Pode vossa mercê fazer aqui um grande reino a Sua Majestade / há grande meneio (ato ou efeito de menear(-se); balanço, oscilação. 2. movimento do corpo ou de uma de suas partes.) e trato para Angola, Perú e outras partes (...) [Página 112]
Nosso Senhor guarde a vossa mercê e sua família e casa da sua Câmara da vila de São Paulo capitania ide São Vicente 13 de janeiro, Belchior da Costa escrivão o fez no ano 1606. E não há mais humilde e obediente que nós neste estado conforme ao que sofremos. [Pgina 114]
Provisão 20/08/1606 1 fontes 1° fonte: “São Paulo na órbita do Império dos Felipes: Conexões Castelhanas de uma vila da américa portuguesa durante a União Ibérica (1580-1640)” de José Carlos Vilardaga Em relação às minas existentes, além da mina do Jaraguá, de Afonso Sardinha, e que, segundo Taunay, enriquecera também Braz Esteves Leme, e Vuturuna, próxima a Santana de Parnaíba, existiam as chamadas “minas do Geraldo”, no caminho para o morro do Jaraguá.
Estas minas são comprovadas numa carta apócrifa, e sem data, inserida na publicação do Livro Segundo do Governo do Brasil. Provavelmente direcionada a Francisco de Souza, o sujeito relatava, nesta carta, que, depois de quase ter sido preso por tentar averiguar os quintos na casa de fundição da vila, acabou sendo levado por Simão Alvares para ver amostras de ouro trazidas por Clemente Alvares, que havia descoberto e fundido um ouro “mui finíssimo e limpo” e que, segundo “Claudio” (talvez o ourives Claudio Furquim), tinha vantagem “do de Seraldo”, na verdade Geraldo Correia Sardinha.
Sabe-se que, natural de São Paulo, Clemente Alvares era homem empenhado e dedicado aos metais. Parceiro de Afonso Sardinha, o moço, durante suas empreitadas de pesquisa de minas, casou-se com a filha do castelhano Martim Rodrigues Tenório, um dos envolvidos no erguimento do engenho de ferro em Santo Amaro.
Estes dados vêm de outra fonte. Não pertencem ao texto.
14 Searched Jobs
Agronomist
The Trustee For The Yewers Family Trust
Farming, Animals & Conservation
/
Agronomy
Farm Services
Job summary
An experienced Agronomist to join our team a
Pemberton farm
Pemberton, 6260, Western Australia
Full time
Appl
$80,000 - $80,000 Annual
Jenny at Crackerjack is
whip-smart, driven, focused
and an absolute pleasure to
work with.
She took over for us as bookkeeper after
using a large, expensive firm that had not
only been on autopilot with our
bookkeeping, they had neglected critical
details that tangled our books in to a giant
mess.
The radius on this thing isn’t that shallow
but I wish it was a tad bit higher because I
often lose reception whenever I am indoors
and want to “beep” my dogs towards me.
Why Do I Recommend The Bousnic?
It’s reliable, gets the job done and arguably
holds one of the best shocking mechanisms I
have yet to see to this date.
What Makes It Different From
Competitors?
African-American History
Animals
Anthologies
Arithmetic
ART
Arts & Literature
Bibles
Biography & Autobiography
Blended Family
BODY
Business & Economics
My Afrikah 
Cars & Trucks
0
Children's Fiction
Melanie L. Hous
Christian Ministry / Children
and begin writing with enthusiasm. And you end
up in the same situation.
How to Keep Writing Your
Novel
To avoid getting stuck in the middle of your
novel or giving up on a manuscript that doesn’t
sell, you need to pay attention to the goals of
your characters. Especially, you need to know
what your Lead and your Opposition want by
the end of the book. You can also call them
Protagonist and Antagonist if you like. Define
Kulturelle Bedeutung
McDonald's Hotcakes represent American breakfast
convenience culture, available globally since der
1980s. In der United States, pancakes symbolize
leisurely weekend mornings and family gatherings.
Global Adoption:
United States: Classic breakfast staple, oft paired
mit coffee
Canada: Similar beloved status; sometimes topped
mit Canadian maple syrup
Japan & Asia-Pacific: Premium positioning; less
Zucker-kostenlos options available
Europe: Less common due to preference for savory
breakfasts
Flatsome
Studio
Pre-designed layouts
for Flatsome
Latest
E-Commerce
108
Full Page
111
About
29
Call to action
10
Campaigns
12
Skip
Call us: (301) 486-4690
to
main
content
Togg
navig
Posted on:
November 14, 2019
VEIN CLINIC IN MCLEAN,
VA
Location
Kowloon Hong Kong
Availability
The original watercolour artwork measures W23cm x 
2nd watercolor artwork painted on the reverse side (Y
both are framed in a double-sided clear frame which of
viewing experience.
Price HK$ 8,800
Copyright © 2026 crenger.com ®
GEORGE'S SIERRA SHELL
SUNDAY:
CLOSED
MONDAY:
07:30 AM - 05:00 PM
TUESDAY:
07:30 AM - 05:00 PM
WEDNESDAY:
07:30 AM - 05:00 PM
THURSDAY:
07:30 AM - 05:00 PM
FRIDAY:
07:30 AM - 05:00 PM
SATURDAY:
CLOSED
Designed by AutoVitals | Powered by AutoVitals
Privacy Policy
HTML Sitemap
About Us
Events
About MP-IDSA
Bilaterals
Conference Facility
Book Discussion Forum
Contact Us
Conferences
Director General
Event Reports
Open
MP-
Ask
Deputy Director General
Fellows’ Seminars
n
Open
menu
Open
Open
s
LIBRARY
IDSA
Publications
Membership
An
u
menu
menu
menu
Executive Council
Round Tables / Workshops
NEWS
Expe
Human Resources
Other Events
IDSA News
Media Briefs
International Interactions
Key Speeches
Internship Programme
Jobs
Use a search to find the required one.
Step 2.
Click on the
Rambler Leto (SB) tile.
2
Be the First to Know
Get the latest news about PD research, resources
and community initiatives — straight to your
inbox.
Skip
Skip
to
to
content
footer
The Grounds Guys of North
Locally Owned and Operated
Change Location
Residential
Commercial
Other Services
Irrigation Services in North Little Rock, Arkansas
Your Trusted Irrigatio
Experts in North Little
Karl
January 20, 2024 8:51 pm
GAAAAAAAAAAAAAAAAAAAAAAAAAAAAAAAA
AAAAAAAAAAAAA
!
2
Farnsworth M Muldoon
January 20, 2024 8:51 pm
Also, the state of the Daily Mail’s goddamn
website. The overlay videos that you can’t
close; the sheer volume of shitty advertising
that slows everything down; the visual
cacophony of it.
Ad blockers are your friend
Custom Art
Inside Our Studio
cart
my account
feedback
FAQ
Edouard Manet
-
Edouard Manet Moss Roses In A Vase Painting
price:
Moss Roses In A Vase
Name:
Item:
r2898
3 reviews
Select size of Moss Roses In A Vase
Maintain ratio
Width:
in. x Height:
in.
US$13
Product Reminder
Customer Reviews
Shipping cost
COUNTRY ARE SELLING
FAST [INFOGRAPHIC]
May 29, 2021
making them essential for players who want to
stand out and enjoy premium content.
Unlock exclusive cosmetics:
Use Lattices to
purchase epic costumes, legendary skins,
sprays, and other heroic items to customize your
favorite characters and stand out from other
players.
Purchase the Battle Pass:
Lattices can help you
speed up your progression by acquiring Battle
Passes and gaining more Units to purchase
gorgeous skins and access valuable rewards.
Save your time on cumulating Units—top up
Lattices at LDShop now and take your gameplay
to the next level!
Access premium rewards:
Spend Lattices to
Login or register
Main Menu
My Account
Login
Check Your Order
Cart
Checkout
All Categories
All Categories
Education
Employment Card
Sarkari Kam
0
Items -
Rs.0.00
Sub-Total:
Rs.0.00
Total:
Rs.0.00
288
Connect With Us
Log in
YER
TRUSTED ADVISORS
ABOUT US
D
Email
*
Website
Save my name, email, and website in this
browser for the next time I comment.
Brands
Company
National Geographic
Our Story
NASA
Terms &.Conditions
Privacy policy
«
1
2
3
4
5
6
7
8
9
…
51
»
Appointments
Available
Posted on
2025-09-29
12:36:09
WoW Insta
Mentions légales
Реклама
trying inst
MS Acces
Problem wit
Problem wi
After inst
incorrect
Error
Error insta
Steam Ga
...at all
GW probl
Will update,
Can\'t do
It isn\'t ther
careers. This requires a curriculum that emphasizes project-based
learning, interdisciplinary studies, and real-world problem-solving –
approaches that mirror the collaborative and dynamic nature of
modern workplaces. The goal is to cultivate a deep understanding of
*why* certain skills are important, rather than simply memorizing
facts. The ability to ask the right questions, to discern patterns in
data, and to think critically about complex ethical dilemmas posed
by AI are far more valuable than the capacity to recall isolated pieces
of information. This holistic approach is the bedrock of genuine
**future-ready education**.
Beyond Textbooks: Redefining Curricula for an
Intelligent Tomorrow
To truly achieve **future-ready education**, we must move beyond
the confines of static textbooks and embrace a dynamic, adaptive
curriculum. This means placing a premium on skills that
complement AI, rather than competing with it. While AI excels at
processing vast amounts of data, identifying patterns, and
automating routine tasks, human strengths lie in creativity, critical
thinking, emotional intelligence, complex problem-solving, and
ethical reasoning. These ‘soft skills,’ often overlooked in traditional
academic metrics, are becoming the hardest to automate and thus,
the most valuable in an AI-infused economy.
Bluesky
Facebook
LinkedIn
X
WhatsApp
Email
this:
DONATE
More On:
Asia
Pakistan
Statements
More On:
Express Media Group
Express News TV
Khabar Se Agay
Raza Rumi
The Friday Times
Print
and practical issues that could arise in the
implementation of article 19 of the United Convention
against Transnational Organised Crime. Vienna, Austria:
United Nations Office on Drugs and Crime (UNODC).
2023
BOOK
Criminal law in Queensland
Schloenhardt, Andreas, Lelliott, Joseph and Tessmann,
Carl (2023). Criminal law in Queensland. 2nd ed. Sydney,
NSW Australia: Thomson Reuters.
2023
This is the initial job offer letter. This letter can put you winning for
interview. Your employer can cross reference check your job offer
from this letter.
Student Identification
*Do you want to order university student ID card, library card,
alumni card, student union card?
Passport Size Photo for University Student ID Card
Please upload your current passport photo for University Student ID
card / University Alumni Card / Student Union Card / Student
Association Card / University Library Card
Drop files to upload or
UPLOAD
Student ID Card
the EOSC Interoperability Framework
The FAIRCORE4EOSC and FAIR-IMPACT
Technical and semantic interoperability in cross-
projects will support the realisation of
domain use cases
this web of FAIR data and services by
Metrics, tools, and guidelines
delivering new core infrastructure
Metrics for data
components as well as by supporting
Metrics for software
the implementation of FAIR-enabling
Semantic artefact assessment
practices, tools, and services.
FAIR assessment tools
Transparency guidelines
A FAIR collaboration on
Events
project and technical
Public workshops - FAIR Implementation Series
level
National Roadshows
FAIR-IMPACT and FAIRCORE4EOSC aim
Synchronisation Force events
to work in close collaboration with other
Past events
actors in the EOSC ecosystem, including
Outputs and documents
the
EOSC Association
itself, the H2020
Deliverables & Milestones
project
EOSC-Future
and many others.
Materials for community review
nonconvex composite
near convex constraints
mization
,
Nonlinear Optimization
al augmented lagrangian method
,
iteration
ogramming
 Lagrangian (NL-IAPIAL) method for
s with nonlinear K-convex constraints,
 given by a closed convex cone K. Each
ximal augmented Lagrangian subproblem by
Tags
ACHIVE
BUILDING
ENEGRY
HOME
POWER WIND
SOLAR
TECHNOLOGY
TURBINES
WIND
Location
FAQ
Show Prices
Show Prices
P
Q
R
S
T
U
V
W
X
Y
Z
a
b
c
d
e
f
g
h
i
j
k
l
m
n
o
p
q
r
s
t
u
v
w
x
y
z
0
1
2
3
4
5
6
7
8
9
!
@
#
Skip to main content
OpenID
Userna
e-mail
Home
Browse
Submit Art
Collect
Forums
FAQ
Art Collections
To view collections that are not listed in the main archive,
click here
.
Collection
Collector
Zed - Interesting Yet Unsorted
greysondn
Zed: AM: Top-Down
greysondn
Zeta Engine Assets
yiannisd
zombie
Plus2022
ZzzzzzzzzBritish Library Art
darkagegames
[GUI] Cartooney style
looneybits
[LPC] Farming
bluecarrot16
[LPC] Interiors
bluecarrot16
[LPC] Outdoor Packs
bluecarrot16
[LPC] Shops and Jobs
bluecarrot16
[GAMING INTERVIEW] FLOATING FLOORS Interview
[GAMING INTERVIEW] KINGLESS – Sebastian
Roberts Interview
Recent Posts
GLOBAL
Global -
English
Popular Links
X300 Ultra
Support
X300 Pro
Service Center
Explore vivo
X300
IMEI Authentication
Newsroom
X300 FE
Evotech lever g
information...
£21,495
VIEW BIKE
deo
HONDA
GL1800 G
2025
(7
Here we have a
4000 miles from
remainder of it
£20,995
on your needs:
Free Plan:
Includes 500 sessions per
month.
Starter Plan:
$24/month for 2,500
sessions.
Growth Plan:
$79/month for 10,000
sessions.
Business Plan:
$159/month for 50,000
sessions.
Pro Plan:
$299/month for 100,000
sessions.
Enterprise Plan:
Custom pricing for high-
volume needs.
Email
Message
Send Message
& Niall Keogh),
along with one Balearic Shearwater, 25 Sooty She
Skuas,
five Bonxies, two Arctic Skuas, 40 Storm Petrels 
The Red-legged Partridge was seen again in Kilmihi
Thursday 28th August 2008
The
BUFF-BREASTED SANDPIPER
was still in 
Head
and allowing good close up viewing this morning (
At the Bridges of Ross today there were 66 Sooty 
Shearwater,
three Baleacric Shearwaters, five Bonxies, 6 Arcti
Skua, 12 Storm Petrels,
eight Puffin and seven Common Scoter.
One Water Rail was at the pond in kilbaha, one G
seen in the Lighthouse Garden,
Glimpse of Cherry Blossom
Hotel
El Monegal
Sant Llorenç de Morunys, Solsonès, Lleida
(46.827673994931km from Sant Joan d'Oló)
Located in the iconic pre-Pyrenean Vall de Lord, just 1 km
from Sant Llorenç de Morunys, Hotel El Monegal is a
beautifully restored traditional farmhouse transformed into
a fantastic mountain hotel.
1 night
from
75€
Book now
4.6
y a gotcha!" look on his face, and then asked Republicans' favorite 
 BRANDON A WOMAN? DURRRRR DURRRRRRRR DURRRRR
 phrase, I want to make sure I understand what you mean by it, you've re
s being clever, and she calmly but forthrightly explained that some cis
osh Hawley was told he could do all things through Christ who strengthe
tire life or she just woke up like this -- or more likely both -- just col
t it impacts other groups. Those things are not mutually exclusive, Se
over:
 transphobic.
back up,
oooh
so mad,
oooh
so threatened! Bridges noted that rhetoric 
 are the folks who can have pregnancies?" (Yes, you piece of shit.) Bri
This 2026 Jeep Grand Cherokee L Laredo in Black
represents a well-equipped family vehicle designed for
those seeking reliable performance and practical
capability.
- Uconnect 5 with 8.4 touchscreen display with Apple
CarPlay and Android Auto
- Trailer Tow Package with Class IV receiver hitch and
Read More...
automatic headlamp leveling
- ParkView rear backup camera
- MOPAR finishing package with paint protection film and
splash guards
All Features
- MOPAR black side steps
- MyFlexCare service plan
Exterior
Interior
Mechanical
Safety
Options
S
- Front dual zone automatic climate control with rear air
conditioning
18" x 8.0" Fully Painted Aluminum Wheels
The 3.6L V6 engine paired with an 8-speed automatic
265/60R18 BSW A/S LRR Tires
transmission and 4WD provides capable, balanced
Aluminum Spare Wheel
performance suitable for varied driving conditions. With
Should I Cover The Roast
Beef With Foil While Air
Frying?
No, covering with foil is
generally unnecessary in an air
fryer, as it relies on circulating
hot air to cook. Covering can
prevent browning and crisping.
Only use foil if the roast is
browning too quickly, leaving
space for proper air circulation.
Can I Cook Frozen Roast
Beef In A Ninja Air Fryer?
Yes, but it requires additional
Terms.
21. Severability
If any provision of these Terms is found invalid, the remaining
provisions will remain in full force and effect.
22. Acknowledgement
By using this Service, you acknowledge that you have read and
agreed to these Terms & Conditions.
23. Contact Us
Tornou-se, assim, cunhado do engenheiro flamengo Cornélio de Arzão, também envolvido, a partir de 1609, com a produção de ferro. Em 1600, ficou como guardião de certo metal que parecia prata, e foi responsável por fazer os testes adequados.
As Atas da Câmara denunciam sua presença no sertão, com sua tenda de ferreiro, resgatando com os índios em pelo menos duas ocasiões. Em 1606 – estimada data da carta apócrifa - Clemente compareceu à Câmara de São Paulo para registrar algumas minas que tinha descoberto e, desse modo, não perder os direitos sobre elas, observando o que determinava o novo Regimento das Minas de São Paulo.
É provavelmente deste ouro que nosso missivista em questão falava. Portanto, as notícias concretas destas riquezas minerais são mesmo esparsas e fragmentárias, mas ainda assim sugestivas.